> Passage given:
— start —

Yet TXN has faced a difficult stretch. Shares are down meaningfully amid an extended investment cycle, prolonged industry weakness, and eight quarters of negative growth. The latest earnings showed improving revenue but persistent margin pressure driven by heavy depreciation and low factory loadings. Demand remains cautious, especially across core industrial and automotive markets, and guidance continues to undershoot expectations. Cash flow has been heavily constrained by elevated capex, pushing the balance sheet into net-debt territory.

However, TXN is roughly 80% through its largest capex cycle, and management expects a sharp turnaround beginning in 2026 as spending normalizes, loadings rise, and 300-mm capacity ramps. Free cash flow per share is projected to rebound from 2024 lows toward an 11% annualized trend line. With rising incentives, durable end-market growth, and long operating lifecycles, TXN remains positioned for strong medium-term compounding. Valuation has reset from early-year peaks but is not yet compelling. At ~$168, projected returns to a 2027 fair value of ~$202 imply a 12.5% CAGR—solid but not deeply discounted. The stock screens as fairly valued, with a more attractive entry near $162.

— end —

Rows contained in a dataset
— start —

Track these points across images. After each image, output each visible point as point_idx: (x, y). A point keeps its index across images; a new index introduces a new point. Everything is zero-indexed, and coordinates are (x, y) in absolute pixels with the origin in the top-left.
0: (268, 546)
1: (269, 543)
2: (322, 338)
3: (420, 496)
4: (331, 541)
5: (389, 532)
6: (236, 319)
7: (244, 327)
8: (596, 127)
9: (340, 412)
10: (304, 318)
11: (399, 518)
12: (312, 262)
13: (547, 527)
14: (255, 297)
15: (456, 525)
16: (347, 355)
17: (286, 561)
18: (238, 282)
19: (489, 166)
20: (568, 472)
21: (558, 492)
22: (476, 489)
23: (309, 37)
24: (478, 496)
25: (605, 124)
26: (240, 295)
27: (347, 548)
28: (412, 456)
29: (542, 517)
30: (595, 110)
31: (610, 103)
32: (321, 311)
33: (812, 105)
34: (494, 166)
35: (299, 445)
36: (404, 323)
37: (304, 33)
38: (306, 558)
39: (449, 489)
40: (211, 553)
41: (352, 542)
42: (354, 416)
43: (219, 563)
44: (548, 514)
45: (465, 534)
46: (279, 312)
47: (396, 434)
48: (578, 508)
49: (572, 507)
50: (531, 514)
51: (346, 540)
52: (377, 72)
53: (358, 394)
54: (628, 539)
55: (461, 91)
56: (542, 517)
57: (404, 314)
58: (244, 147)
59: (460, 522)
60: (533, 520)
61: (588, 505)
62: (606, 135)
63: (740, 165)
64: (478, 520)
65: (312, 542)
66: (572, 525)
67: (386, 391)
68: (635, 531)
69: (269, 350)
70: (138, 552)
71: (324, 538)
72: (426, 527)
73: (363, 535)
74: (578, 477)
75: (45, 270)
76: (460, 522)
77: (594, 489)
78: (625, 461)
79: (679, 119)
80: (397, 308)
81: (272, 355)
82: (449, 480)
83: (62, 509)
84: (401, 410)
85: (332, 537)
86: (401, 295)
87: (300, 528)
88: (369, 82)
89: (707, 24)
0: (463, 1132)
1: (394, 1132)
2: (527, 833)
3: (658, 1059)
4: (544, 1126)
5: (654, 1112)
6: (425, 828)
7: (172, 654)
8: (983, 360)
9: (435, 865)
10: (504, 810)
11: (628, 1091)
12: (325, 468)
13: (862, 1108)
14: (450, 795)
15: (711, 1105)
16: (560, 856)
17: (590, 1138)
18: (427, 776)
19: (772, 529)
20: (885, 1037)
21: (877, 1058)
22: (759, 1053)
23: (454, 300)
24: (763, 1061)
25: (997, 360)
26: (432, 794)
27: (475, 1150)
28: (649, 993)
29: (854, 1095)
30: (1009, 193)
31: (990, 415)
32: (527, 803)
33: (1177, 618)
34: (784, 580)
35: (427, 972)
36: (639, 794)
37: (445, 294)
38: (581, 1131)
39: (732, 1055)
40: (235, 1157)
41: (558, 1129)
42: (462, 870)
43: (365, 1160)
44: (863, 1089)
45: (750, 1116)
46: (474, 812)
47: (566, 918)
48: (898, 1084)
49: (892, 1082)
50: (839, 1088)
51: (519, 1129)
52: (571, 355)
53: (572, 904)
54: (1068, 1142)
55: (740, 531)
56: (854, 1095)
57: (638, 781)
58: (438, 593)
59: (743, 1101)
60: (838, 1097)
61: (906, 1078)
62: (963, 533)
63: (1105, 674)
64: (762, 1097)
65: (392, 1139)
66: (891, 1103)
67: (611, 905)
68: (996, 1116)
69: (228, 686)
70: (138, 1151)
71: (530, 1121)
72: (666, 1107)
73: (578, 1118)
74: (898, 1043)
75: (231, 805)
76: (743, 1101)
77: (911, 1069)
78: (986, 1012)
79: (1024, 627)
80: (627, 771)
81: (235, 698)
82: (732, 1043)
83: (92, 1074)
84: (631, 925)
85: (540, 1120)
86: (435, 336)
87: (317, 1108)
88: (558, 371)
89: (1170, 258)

— end —

> Task requirements:
[1] According to the passage on TXN, at roughly what price would the stock be a more attractive entry?
[2] Reproduce the passage on TXN between "However, TXN is" and "entry near $162.", inclusive.

> Results of the exercise:
[1] Near $162.

[2]
However, TXN is roughly 80% through its largest capex cycle, and management expects a sharp turnaround beginning in 2026 as spending normalizes, loadings rise, and 300-mm capacity ramps. Free cash flow per share is projected to rebound from 2024 lows toward an 11% annualized trend line. With rising incentives, durable end-market growth, and long operating lifecycles, TXN remains positioned for strong medium-term compounding. Valuation has reset from early-year peaks but is not yet compelling. At ~$168, projected returns to a 2027 fair value of ~$202 imply a 12.5% CAGR—solid but not deeply discounted. The stock screens as fairly valued, with a more attractive entry near $162.